== Required work ==
Where a line of the data below has the string "float", copy that line.

(Data for the task begins)

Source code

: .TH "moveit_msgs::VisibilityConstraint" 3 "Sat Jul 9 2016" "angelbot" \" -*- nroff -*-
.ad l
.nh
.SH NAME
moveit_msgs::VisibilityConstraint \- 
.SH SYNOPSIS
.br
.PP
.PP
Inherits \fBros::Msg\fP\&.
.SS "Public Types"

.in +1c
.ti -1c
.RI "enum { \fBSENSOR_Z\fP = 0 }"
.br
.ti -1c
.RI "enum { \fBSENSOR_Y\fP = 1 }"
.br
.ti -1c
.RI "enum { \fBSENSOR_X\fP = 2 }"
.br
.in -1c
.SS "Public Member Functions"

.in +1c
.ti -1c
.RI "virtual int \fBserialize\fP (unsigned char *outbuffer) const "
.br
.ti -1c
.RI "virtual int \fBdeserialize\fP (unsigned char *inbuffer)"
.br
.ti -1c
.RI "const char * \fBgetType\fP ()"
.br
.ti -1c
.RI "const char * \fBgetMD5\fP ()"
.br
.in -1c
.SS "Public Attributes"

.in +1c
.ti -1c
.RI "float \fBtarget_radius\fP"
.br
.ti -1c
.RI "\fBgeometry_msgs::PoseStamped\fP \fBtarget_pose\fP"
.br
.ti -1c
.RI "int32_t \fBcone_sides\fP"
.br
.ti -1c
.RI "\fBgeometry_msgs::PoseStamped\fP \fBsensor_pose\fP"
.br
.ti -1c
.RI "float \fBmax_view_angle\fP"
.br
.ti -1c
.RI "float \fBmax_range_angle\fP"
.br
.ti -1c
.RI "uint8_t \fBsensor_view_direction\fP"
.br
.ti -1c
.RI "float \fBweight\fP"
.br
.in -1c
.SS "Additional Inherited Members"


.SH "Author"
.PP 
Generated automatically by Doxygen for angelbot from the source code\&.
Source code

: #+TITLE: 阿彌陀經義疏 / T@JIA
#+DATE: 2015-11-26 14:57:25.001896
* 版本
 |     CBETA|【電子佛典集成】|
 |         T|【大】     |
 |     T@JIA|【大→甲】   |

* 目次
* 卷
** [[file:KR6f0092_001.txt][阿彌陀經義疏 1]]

(Data for the task ends)

== Solution to this problem ==
.RI "float \fBtarget_radius\fP"
.RI "float \fBmax_view_angle\fP"
.RI "float \fBmax_range_angle\fP"
.RI "float \fBweight\fP"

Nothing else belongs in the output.